● **PROBLEM TO SOLVE**:
Can you reproduce all of the data below word for word, without the pictures?

==*==

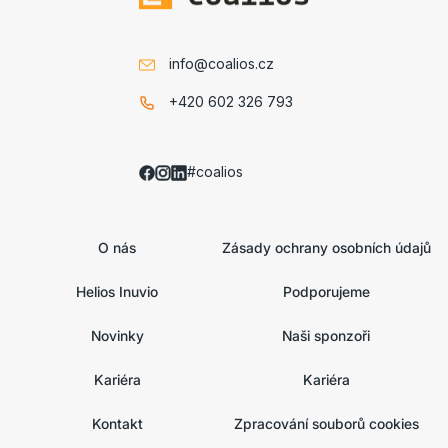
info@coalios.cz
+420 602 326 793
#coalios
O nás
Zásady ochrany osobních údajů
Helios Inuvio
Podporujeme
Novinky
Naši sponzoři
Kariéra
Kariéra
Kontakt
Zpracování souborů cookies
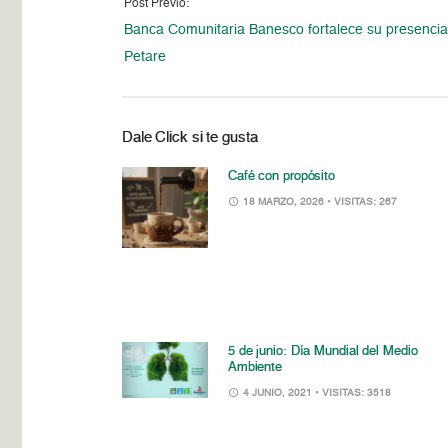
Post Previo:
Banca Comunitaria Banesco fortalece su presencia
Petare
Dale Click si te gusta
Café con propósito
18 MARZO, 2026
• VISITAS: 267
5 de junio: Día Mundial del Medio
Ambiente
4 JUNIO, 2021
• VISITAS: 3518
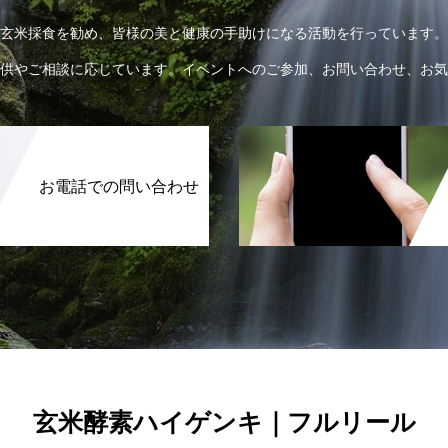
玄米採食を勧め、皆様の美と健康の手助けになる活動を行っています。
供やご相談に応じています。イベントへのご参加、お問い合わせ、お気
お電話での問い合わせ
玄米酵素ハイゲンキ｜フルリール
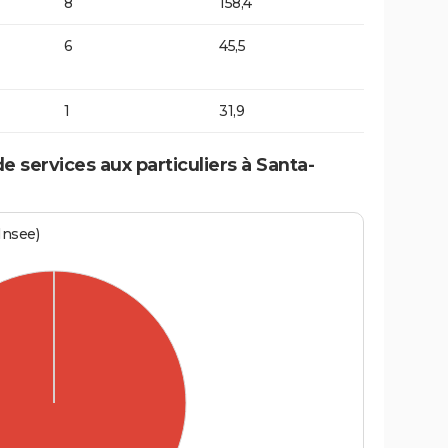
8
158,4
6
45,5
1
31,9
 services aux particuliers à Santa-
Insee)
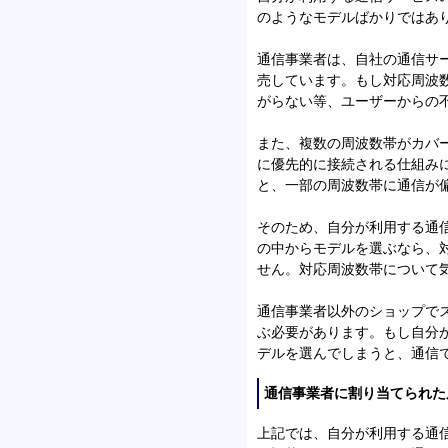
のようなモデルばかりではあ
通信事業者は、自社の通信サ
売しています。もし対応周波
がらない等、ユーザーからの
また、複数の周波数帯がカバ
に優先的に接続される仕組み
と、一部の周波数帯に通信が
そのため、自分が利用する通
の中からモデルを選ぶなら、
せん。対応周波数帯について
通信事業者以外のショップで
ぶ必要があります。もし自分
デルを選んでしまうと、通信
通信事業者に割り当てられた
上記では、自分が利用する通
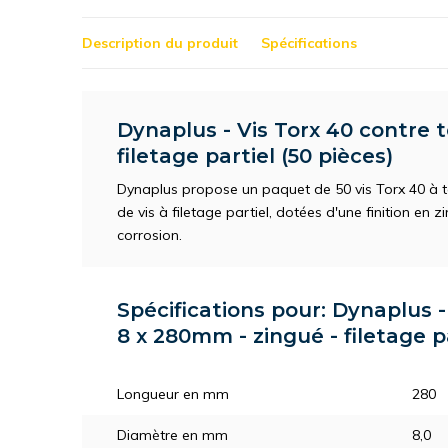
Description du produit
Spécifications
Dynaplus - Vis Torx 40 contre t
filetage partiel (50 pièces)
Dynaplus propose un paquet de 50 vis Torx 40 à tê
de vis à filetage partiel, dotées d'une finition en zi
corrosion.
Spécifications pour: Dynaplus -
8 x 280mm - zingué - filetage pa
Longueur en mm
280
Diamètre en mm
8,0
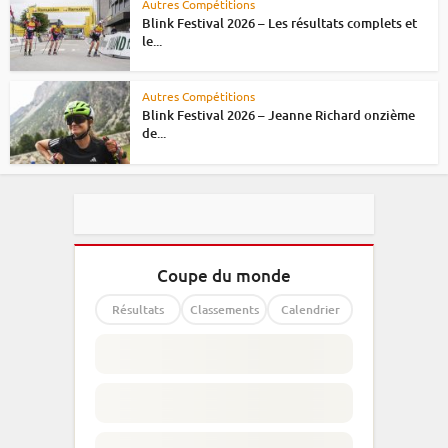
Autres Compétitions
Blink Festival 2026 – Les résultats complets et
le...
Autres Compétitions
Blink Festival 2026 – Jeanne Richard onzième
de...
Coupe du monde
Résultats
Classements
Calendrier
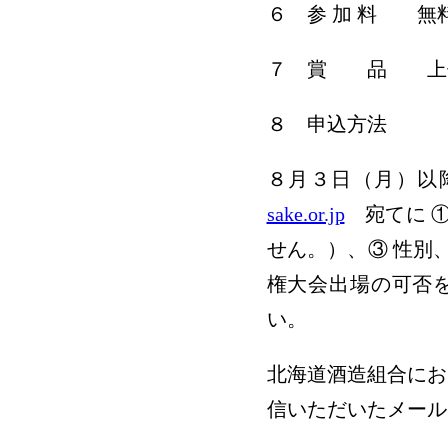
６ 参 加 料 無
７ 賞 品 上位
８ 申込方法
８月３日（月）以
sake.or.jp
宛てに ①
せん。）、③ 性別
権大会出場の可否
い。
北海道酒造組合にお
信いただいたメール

==*==

● **TASK SOLUTION**:
info@coalios.cz
+420 602 326 793
#coalios
O nás
Zásady ochrany osobních údajů
Helios Inuvio
Podporujeme
Novinky
Naši sponzoři
Kariéra
Kariéra
Kontakt
Zpracování souborů cookies
Post Previo:
Banca Comunitaria Banesco fortalece su presencia
Petare
Dale Click si te gusta
Café con propósito
18 MARZO, 2026
• VISITAS: 267
5 de junio: Día Mundial del Medio
Ambiente
4 JUNIO, 2021
• VISITAS: 3518
玄米採食を勧め、皆様の美と健康の手助けになる活動を行っています。
供やご相談に応じています。イベントへのご参加、お問い合わせ、お気
お電話での問い合わせ
玄米酵素ハイゲンキ｜フルリール
8
158,4
6
45,5
1
31,9
 services aux particuliers à Santa-
Insee)
のようなモデルばかりではあ
通信事業者は、自社の通信サ
売しています。もし対応周波
がらない等、ユーザーからの
また、複数の周波数帯がカバ
に優先的に接続される仕組み
と、一部の周波数帯に通信が
そのため、自分が利用する通
の中からモデルを選ぶなら、
せん。対応周波数帯について
通信事業者以外のショップで
ぶ必要があります。もし自分
デルを選んでしまうと、通信
通信事業者に割り当てられた
上記では、自分が利用する通
Description du produit
Spécifications
Dynaplus - Vis Torx 40 contre t
filetage partiel (50 pièces)
Dynaplus propose un paquet de 50 vis Torx 40 à tê
de vis à filetage partiel, dotées d'une finition en zi
corrosion.
Spécifications pour: Dynaplus -
8 x 280mm - zingué - filetage pa
Longueur en mm
280
Diamètre en mm
8,0
Autres Compétitions
Blink Festival 2026 – Les résultats complets et
le...
Autres Compétitions
Blink Festival 2026 – Jeanne Richard onzième
de...
Coupe du monde
Résultats
Classements
Calendrier
６ 参 加 料 無
７ 賞 品 上位
８ 申込方法
８月３日（月）以
sake.or.jp
宛てに ①
せん。）、③ 性別
権大会出場の可否
い。
北海道酒造組合にお
信いただいたメール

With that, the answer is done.